Biological Contaminants

The Microbiology Laboratory focuses on biological contaminants, such as bacteria, viruses and algae. Lake Mead, like most water sources, is a living ecosystem of which these microorganisms are a natural part. The Microbiology Lab staff ensures that these potentially harmful organisms aren't present in the treated water supply. Our microbiologists go beyond state and federal monitoring requirements to look for potentially harmful organisms, maximizing protections for our customers.

Chemical Contaminants

The Chemistry Laboratory has three areas of specialty:

  1. Metals: Acceptable concentrations of metals, such as lead, copper and arsenic are strictly limited by state and federal law.
  2. Organic compounds: These include potential chemicals such as methyl tertiary butyl ether—the gasoline additive commonly known as MTBE—and common household compounds such as paint solvent.
  3. Inorganic compounds: Substances such as perchlorate, phosphates and nitrate are tracked.

Certified Accuracy

The SNWA Laboratories are certified by the Nevada Division of Environmental Protection. Additionally, the Microbiology Laboratory is among the few municipal facilities certified by the Environmental Protection Agency for cryptosporidium and giardia detection. Staff members are constantly reviewing drinking water regulations to anticipate changes to contaminant limits, testing requirements and analytical methods.

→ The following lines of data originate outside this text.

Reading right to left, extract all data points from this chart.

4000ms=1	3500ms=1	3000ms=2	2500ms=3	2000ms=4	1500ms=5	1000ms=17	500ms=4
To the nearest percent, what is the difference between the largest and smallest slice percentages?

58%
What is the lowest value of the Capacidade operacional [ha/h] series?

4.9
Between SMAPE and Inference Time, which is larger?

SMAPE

The Science Behind Your Drinking Water

Municipal water quality is far better than it was a half century ago, when few gave water quality any thought. Improved treatment methods such as ozone and ultraviolet disinfection have dramatically reduced the number of waterborne pathogens, reducing water related illness.

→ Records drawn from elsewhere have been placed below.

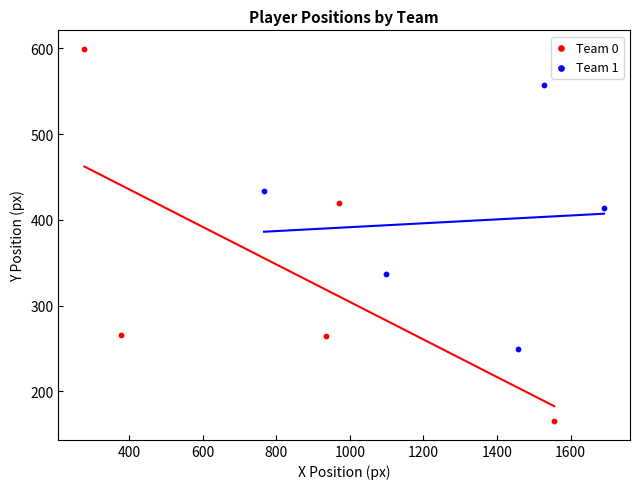

Which series reaches the minimum Y coordinate?

Team 0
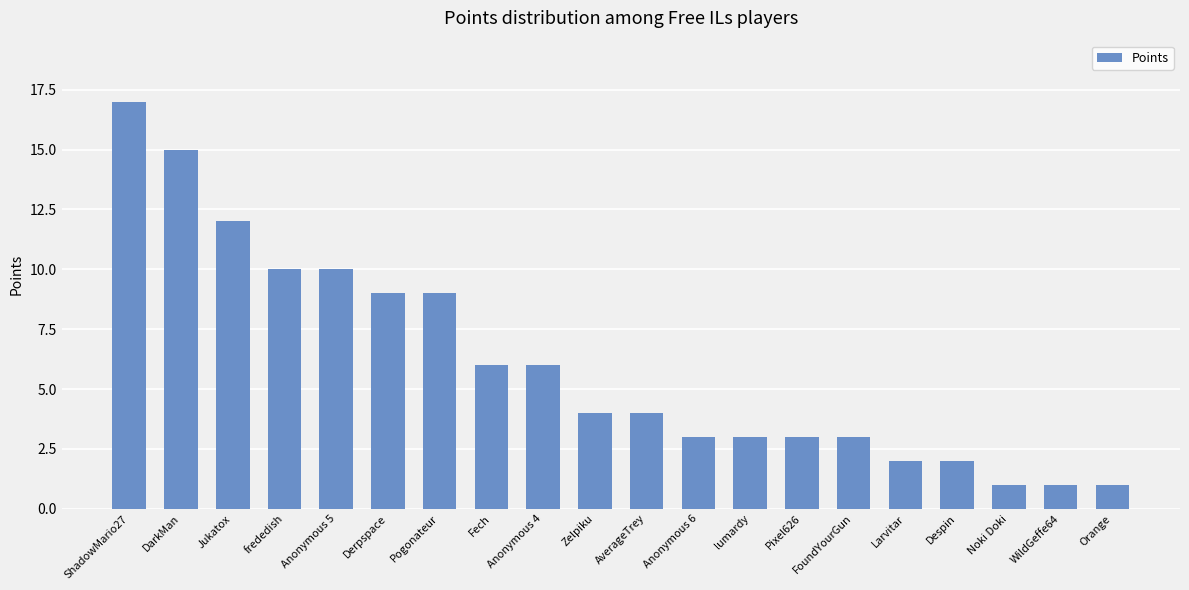

What is the difference between the values at Derpspace and FoundYourGun?

6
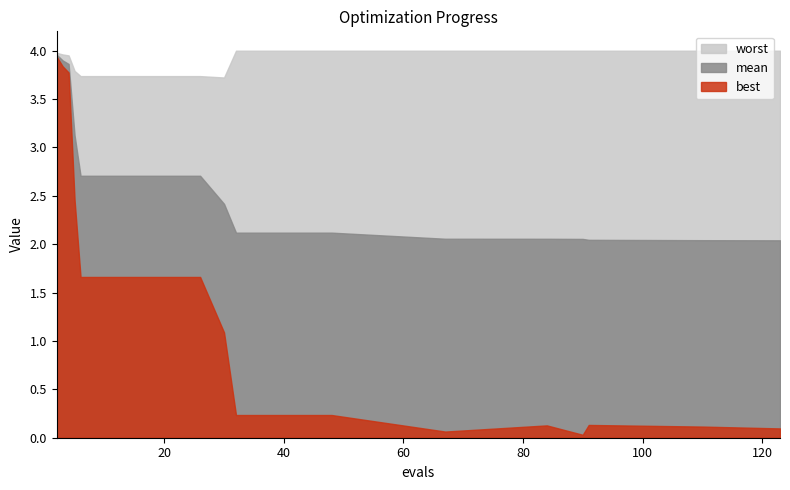

At which label does best first exceed 1?

2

Pollution controls have become increasingly stringent during the past three decades, reducing the amount of contaminants that make their way into water supplies. Scientists' ability to detect contaminants at remarkably low concentrations has changed the way customers define "water quality."

From comprehensive water quality testing programs to innovative projects designed to explore new treatment technologies, we are committed to improving both water quality and water-treatment methods.